## Records

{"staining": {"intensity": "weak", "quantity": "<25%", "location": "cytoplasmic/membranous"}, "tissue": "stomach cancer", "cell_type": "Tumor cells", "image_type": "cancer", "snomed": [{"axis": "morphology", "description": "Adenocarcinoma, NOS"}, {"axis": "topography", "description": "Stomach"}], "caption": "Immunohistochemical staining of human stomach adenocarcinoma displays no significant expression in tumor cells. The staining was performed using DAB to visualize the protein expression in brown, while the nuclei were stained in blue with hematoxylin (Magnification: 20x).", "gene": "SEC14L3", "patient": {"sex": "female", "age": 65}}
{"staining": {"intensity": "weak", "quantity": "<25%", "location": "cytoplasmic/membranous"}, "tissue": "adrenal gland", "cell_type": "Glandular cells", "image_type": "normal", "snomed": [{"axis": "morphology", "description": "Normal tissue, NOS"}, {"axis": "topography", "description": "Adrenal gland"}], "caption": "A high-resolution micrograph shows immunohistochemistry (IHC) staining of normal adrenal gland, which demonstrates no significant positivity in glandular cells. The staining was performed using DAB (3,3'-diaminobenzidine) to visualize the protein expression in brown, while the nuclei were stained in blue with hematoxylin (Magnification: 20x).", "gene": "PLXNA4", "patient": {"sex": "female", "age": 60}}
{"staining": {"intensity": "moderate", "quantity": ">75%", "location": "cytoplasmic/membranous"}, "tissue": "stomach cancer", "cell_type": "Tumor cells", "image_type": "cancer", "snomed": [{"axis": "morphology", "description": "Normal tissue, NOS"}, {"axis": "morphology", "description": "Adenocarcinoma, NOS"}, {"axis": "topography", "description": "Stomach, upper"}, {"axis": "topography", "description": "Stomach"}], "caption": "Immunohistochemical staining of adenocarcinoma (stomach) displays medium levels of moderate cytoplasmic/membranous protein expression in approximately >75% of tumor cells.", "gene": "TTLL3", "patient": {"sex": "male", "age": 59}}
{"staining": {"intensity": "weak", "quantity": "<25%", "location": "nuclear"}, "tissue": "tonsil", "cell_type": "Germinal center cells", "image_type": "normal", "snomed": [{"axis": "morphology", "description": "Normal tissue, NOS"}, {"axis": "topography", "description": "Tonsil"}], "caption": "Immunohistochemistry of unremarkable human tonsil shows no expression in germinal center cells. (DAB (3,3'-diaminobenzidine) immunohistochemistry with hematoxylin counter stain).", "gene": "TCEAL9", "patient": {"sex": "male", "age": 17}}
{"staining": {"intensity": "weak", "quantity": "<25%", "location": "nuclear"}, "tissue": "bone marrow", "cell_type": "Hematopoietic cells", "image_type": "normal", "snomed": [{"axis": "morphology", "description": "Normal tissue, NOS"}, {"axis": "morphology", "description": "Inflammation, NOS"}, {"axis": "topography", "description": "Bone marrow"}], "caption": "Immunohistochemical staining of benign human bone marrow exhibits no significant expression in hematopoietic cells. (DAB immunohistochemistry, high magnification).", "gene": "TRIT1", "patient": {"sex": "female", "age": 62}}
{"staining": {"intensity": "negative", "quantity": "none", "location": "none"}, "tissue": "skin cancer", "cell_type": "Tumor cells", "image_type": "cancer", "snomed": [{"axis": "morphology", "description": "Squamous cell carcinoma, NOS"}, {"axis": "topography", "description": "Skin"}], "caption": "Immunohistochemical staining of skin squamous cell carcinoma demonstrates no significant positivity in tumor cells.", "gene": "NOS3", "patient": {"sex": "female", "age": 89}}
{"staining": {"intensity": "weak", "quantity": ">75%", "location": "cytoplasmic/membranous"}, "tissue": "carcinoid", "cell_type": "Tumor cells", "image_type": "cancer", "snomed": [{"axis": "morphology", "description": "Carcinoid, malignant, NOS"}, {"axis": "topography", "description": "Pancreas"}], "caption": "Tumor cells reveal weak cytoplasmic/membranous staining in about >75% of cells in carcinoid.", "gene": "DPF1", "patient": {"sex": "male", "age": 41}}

## About this task
Of all the entries above, repeat only the lines from the line that has "high-resolution micrograph shows" to the line that has "staining of adenocarcinoma", both lines included, exactly.

## Exercise response
{"staining": {"intensity": "weak", "quantity": "<25%", "location": "cytoplasmic/membranous"}, "tissue": "adrenal gland", "cell_type": "Glandular cells", "image_type": "normal", "snomed": [{"axis": "morphology", "description": "Normal tissue, NOS"}, {"axis": "topography", "description": "Adrenal gland"}], "caption": "A high-resolution micrograph shows immunohistochemistry (IHC) staining of normal adrenal gland, which demonstrates no significant positivity in glandular cells. The staining was performed using DAB (3,3'-diaminobenzidine) to visualize the protein expression in brown, while the nuclei were stained in blue with hematoxylin (Magnification: 20x).", "gene": "PLXNA4", "patient": {"sex": "female", "age": 60}}
{"staining": {"intensity": "moderate", "quantity": ">75%", "location": "cytoplasmic/membranous"}, "tissue": "stomach cancer", "cell_type": "Tumor cells", "image_type": "cancer", "snomed": [{"axis": "morphology", "description": "Normal tissue, NOS"}, {"axis": "morphology", "description": "Adenocarcinoma, NOS"}, {"axis": "topography", "description": "Stomach, upper"}, {"axis": "topography", "description": "Stomach"}], "caption": "Immunohistochemical staining of adenocarcinoma (stomach) displays medium levels of moderate cytoplasmic/membranous protein expression in approximately >75% of tumor cells.", "gene": "TTLL3", "patient": {"sex": "male", "age": 59}}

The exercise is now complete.